Cardi B is a gloriously unfiltered former stripper who talks openly her sexual fantasies. Sabrina Carpenter might look like a Polly Pocket but her entire brand is based around raunch. Words about wetness are a little transgressive but for the most part expected when it comes from a Sabrina or a Cardi. Taylor is something different. She’s a beautiful vanilla frappé of a woman.  

By the time Britney Spears had reached Swift’s current age (35) she’d been mostly naked on dozens of magazine covers, married, divorced, had a couple of children and several rehab stints. Swift, on the contrary, is unmarried (though recently engaged) and child-free. All of her scandals have been spats with other celebrities, never a Pamela Anderson sex tape, nor a long-lens pap shot of her cheating a la Kristen Stewart. Not even a leaked nude like the ones stolen from her contemporaries Jennifer Lawrence, Selena Gomez and Cara Delevingne. 

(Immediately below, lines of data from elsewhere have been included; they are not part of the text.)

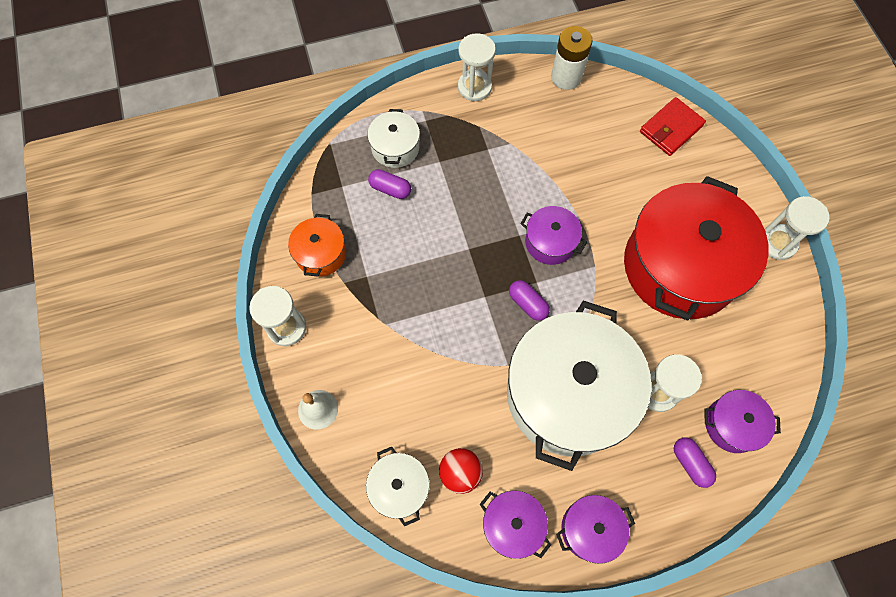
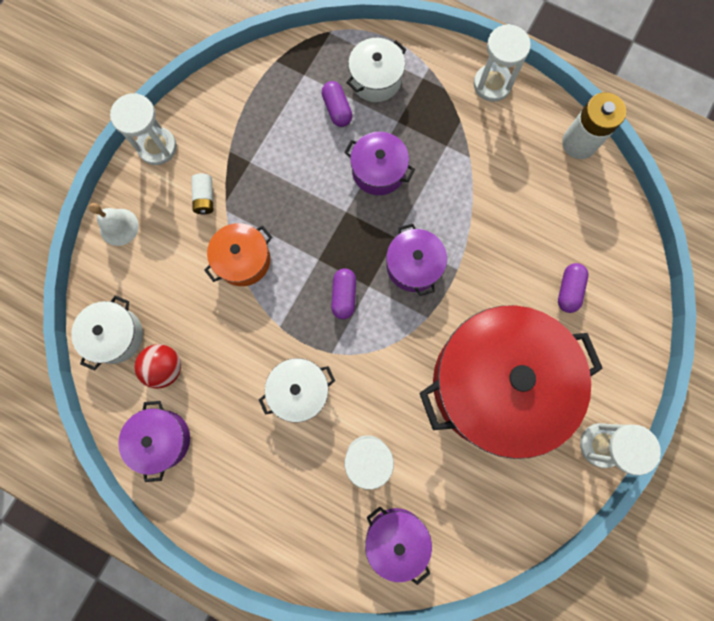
camera: 45 degrees right, 10 degrees up
(321, 253) = (235, 113): orange pot -> orange pot (243, 260)
(361, 330) = (205, 198): none -> white battery
(568, 394) = (299, 391): white pot -> white pot, size x0.45
(590, 529) = (210, 499): purple pot -> purple pot (378, 171)
(671, 129) = (620, 267): red wallet -> none
(690, 463) = (332, 532): purple capsule -> purple capsule (568, 290)

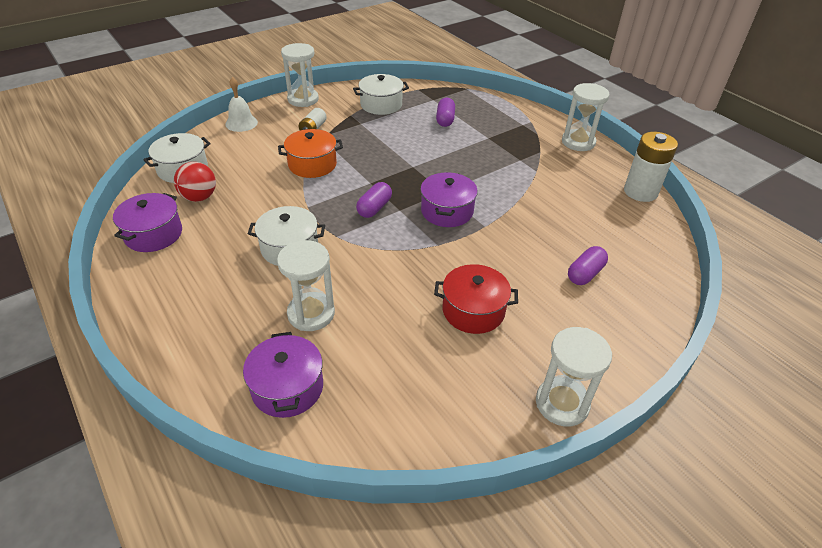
camera: 25 degrees right, 35 degrees down
(375, 79) = (485, 115): white pot -> white pot (381, 105)
(378, 171) = (454, 155): purple pot -> none
(496, 383) = (473, 310): red pot -> red pot, size x0.45

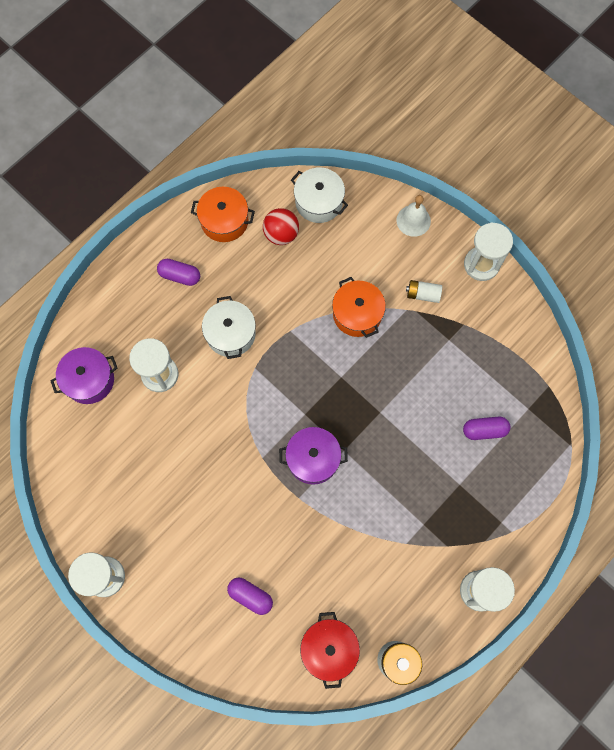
camera: 80 degrees right, 30 degrees up
(153, 234) = (224, 221): purple pot -> orange pot
(374, 208) = (302, 390): purple capsule -> purple capsule (180, 276)
(381, 105) = (496, 352): white pot -> none
(473, 310) = (186, 500): red pot -> red pot (329, 648)

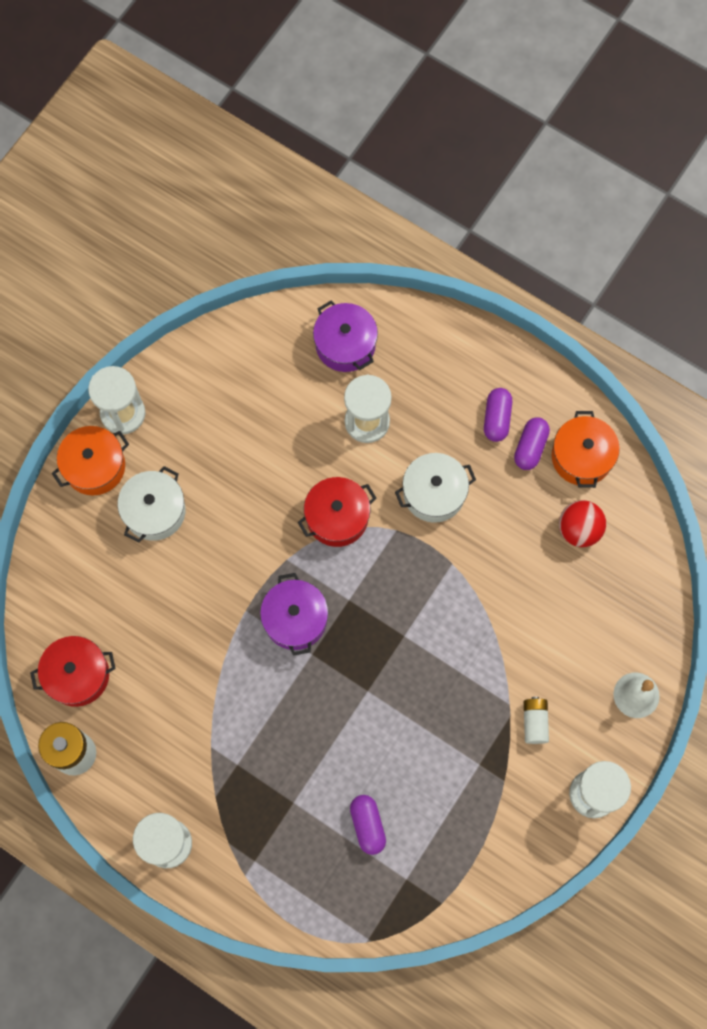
camera: 80 degrees right, 0 degrees up
(235, 411) = (337, 517): none -> red pot
(250, 596) = (124, 576): purple capsule -> purple capsule (530, 447)
(319, 202) = (635, 569): white pot -> white pot (154, 511)
(357, 314) = (490, 642): orange pot -> orange pot (95, 466)

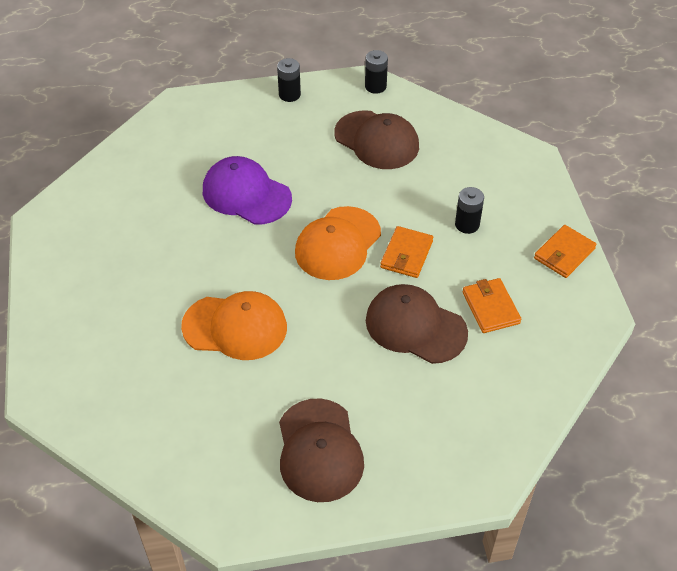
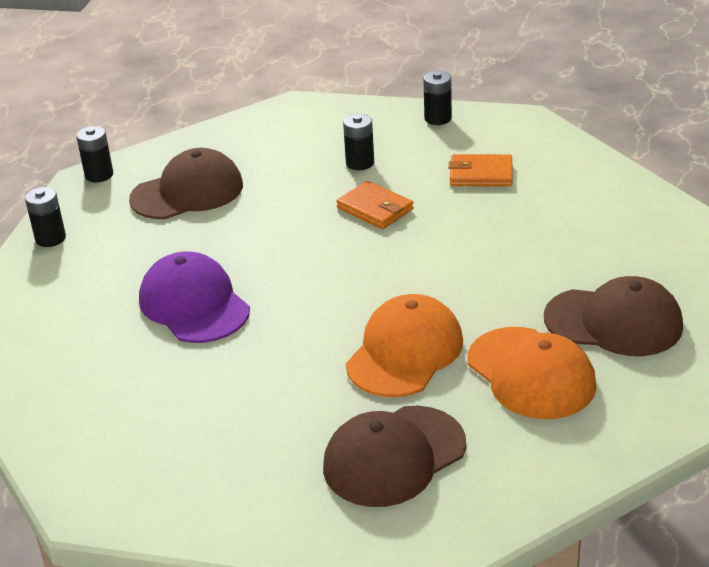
camera: 65 degrees left, 15 degrees down
(246, 194) = (194, 304): purple cap -> purple cap turned 90 degrees clockwise
(338, 244) = (326, 251): orange cap -> orange cap (531, 373)
(415, 326) = (479, 224): brown cap -> brown cap (394, 456)
(564, 253) = (438, 118): orange wallet -> black battery

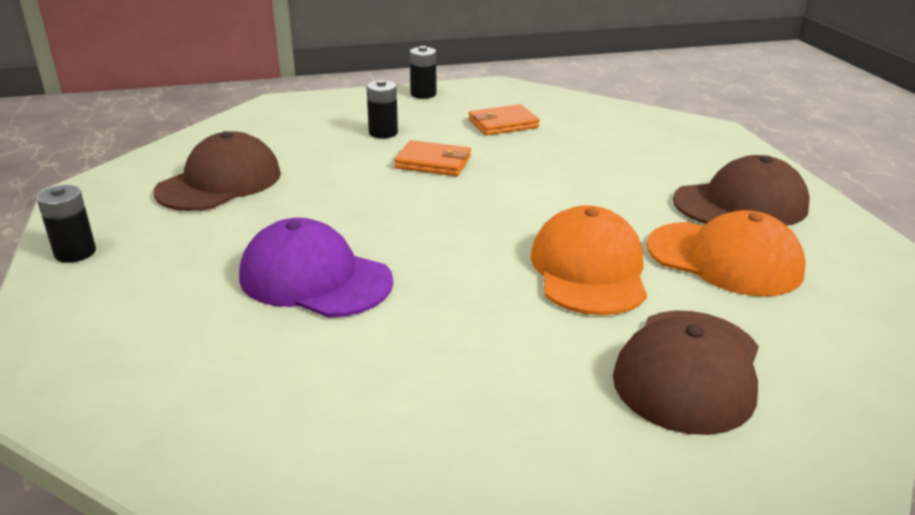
camera: 30 degrees left, 5 degrees down
(99, 175) = (99, 185): black battery -> none

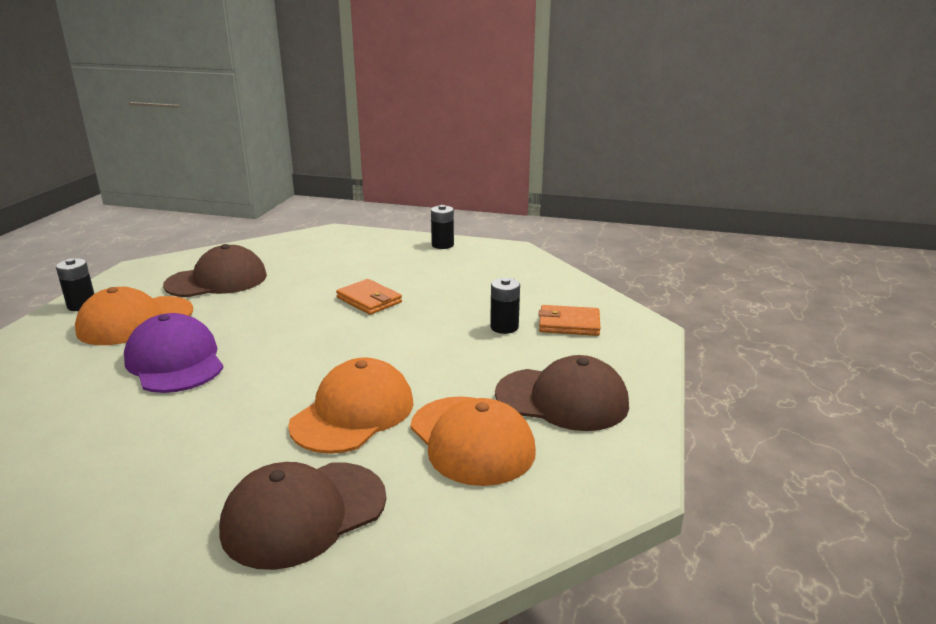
camera: 30 degrees right, 5 degrees down
(186, 251) = (135, 321): none -> orange cap
(383, 133) = (369, 269): black battery -> black battery (504, 327)
(503, 124) = (467, 282): orange wallet -> orange wallet (569, 324)

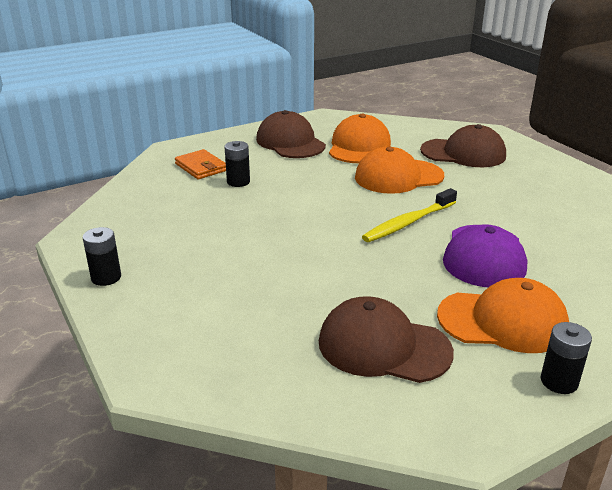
camera: 135 degrees left, 5 degrees up
(279, 361) = (408, 223): none -> yellow toothbrush
(369, 300) = (281, 244): orange wallet -> none

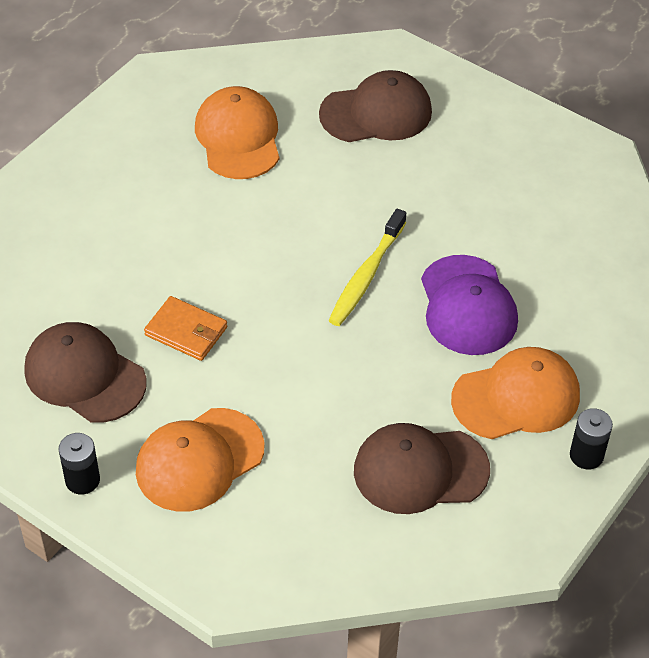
camera: 25 degrees left, 20 degrees up
(201, 167) = (56, 248): orange wallet -> orange wallet (186, 331)
(238, 182) = (124, 263): black battery -> none
(290, 142) = (142, 155): brown cap -> brown cap (84, 376)
(398, 177) = (317, 190): orange cap -> orange cap (199, 460)

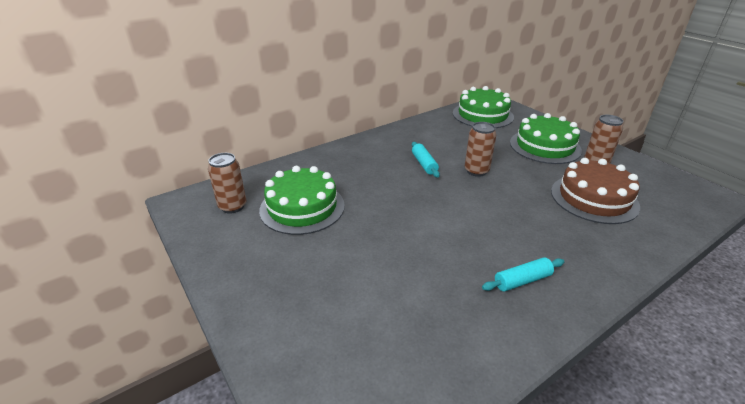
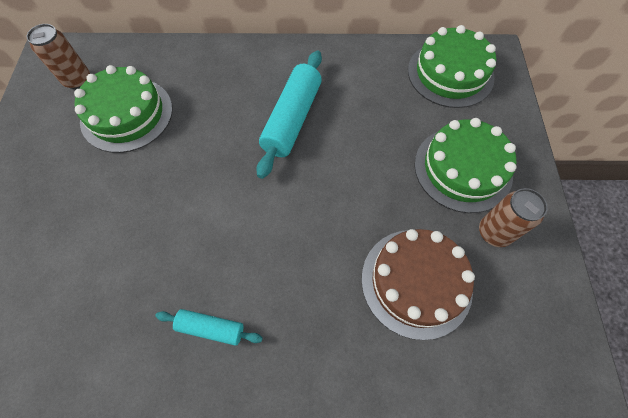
camera: 35 degrees right, 30 degrees up
(424, 164) = (292, 119): turquoise rolling pin -> turquoise rolling pin, size x1.84
(476, 171) = (334, 161): brown can -> none

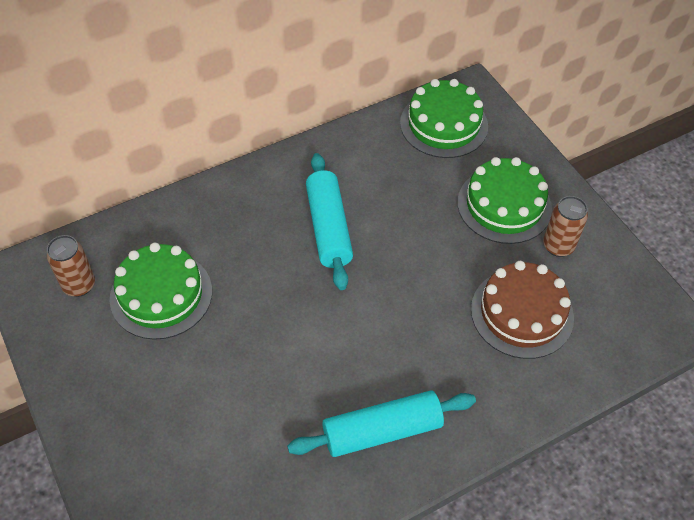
camera: 30 degrees left, 10 degrees down
(211, 328) = (382, 431): turquoise rolling pin -> turquoise rolling pin, size x1.84

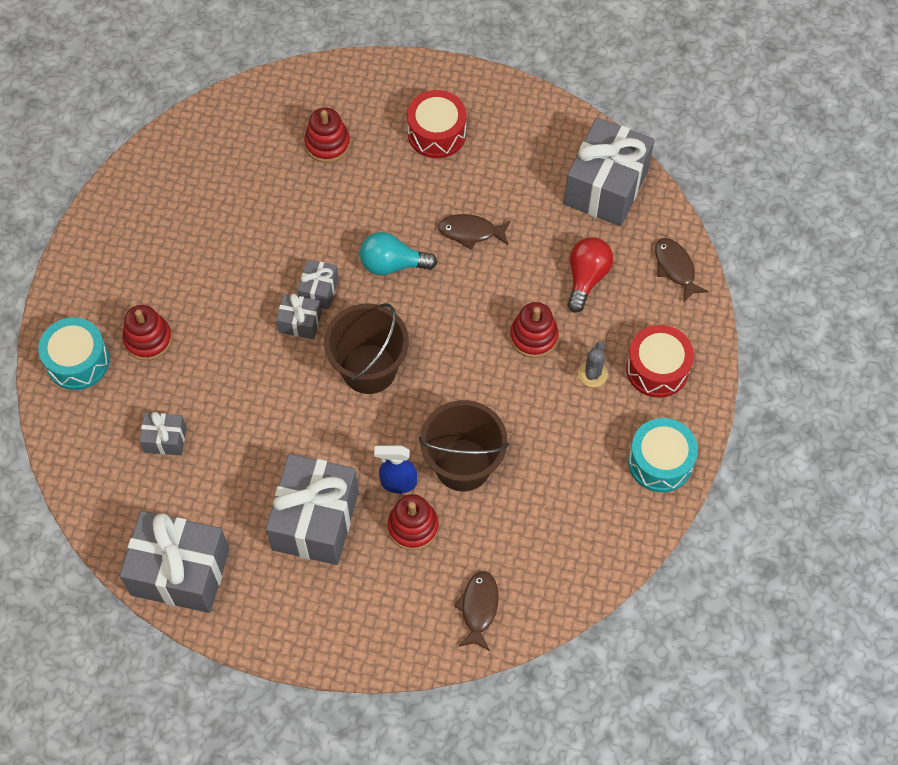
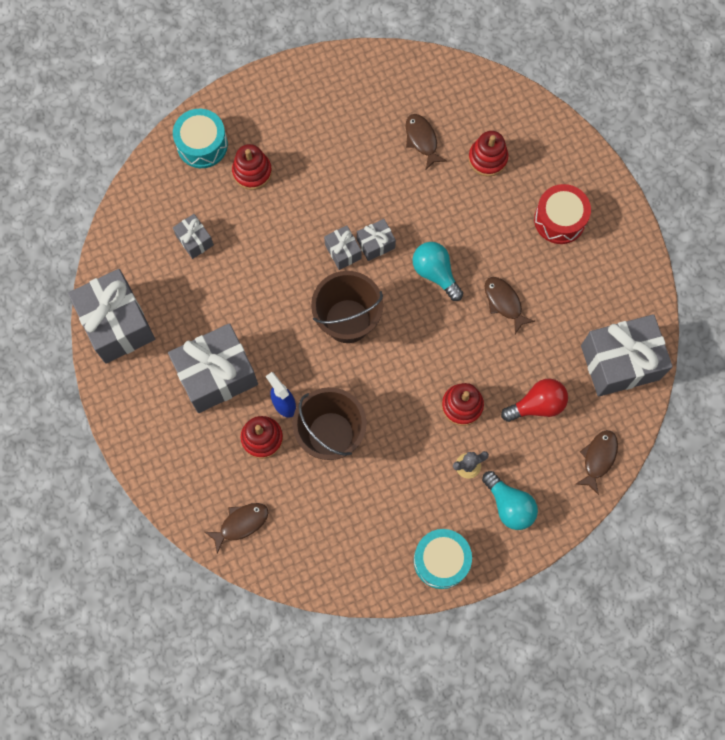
camera: 50 degrees right, 10 degrees up
(259, 180) = (422, 140): none -> brown fish
(657, 369) = (509, 505): red drum -> turquoise light bulb

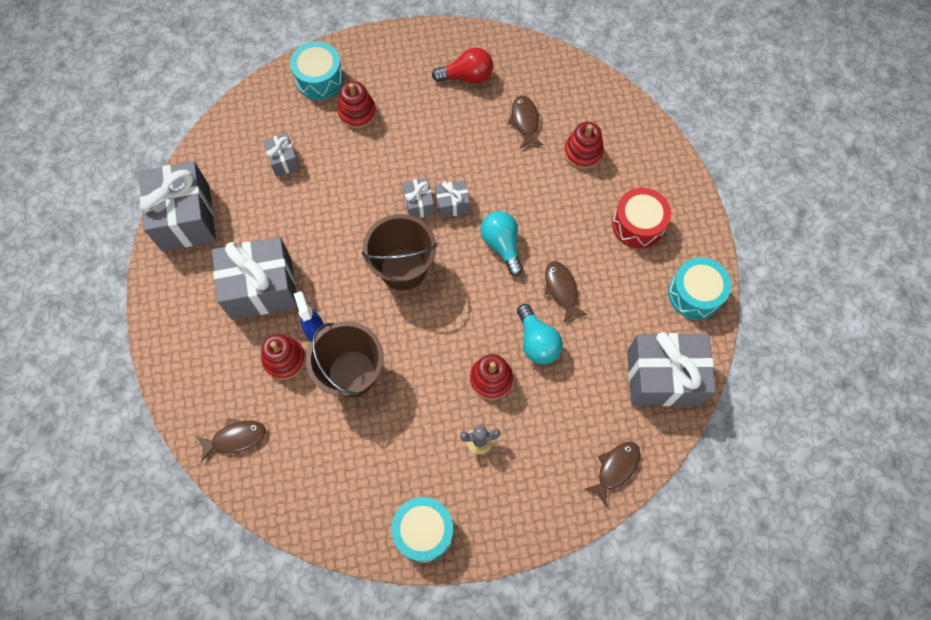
camera: 15 degrees right, 5 degrees down
(509, 505) = (510, 492): turquoise light bulb -> turquoise light bulb (537, 342)
(537, 405) = (567, 398): red light bulb -> red light bulb (467, 76)
(630, 275) = (695, 294): none -> turquoise drum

Whether by luck or by judgment, Taylor’s life has left her in a kind of perpetual state of plausible innocence. So when she does the unthinkable and acknowledges that even nice blonde ladies sometimes experience visceral signifiers of arousal, it’s genuinely shocking. And, to my mind at least, a kind of public service. The idea that sex is something that only a certain type of (bad) woman likes, and that the good ones merely put up with it, remains pervasive and entirely unfair, and underpins the centuries old Madonna-whore complex which manages to disadvantage both Madonnas and whores.